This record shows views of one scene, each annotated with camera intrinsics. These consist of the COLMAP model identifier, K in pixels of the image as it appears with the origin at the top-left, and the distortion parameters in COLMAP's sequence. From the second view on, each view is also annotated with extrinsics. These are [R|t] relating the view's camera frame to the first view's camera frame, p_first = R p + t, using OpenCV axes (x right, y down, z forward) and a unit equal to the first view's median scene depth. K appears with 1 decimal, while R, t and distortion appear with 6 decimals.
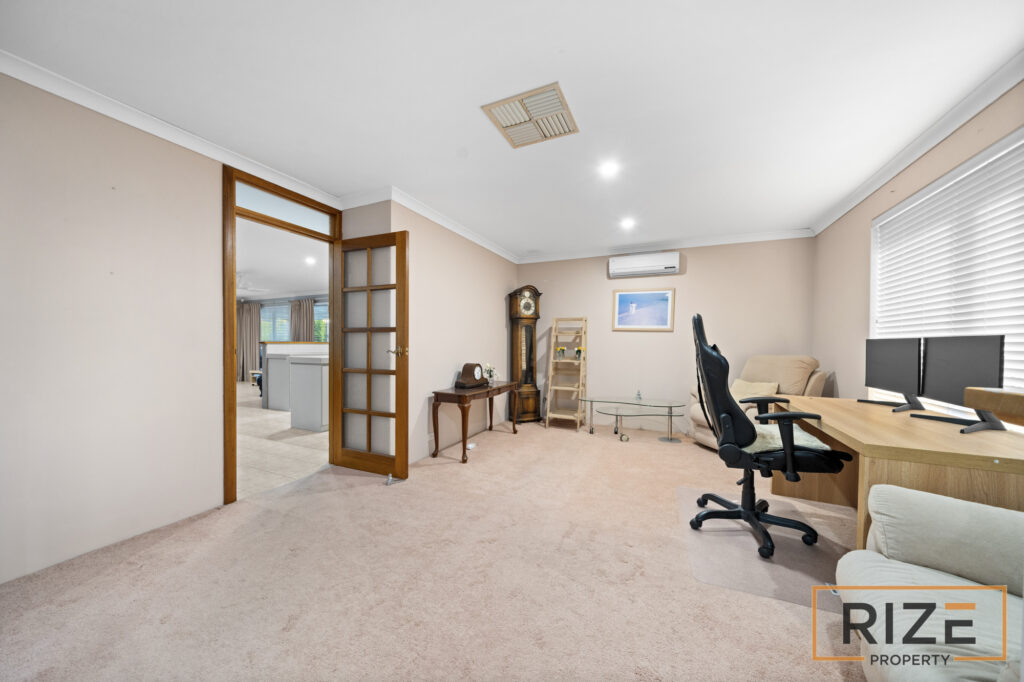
lens RADIAL K [[351.3, 0, 510.8], [0, 351.3, 343.6], [0, 0, 1]] dist [-0.006174, -0.000137]
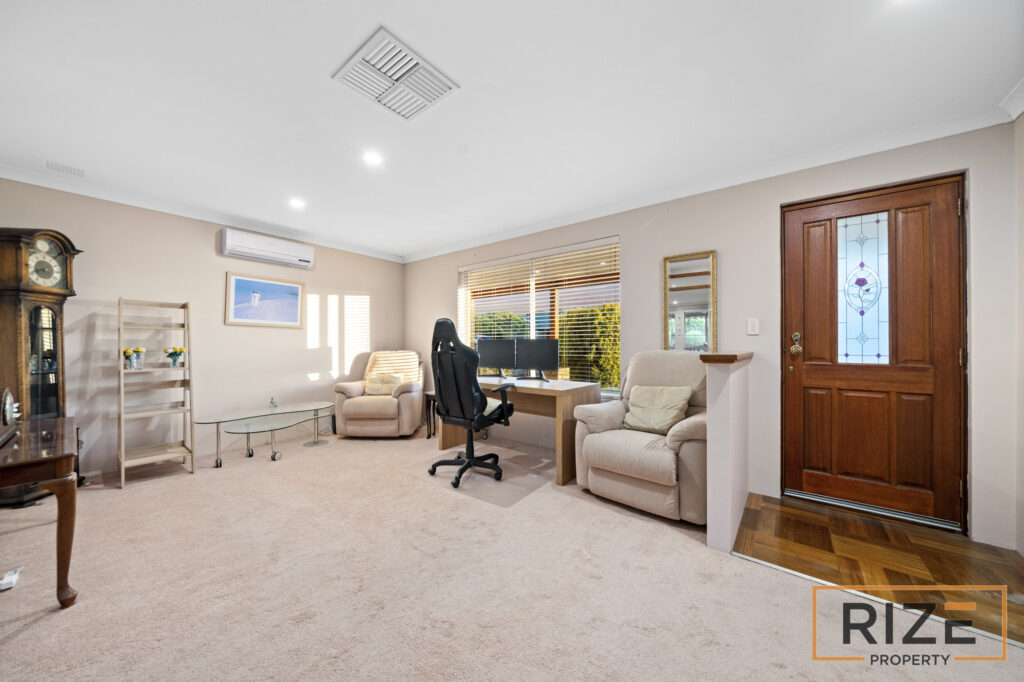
lens RADIAL K [[350.1, 0, 506.7], [0, 350.1, 341.0], [0, 0, 1]] dist [-0.000444, -0.000039]
pose [[0.228710, 0.000795, 0.973494, -0.325729], [-0.001373, 0.999999, -0.000494, -0.002995], [-0.973494, -0.001223, 0.228711, 0.253019]]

#### YOUR TASK:
The full text of the data above, exact and without pictures, is what to return.

#### RESPONSE AREA:
This record shows views of one scene, each annotated with camera intrinsics. These consist of the COLMAP model identifier, K in pixels of the image as it appears with the origin at the top-left, and the distortion parameters in COLMAP's sequence. From the second view on, each view is also annotated with extrinsics. These are [R|t] relating the view's camera frame to the first view's camera frame, p_first = R p + t, using OpenCV axes (x right, y down, z forward) and a unit equal to the first view's median scene depth. K appears with 1 decimal, while R, t and distortion appear with 6 decimals.
lens RADIAL K [[351.3, 0, 510.8], [0, 351.3, 343.6], [0, 0, 1]] dist [-0.006174, -0.000137]
lens RADIAL K [[350.1, 0, 506.7], [0, 350.1, 341.0], [0, 0, 1]] dist [-0.000444, -0.000039]
pose [[0.228710, 0.000795, 0.973494, -0.325729], [-0.001373, 0.999999, -0.000494, -0.002995], [-0.973494, -0.001223, 0.228711, 0.253019]]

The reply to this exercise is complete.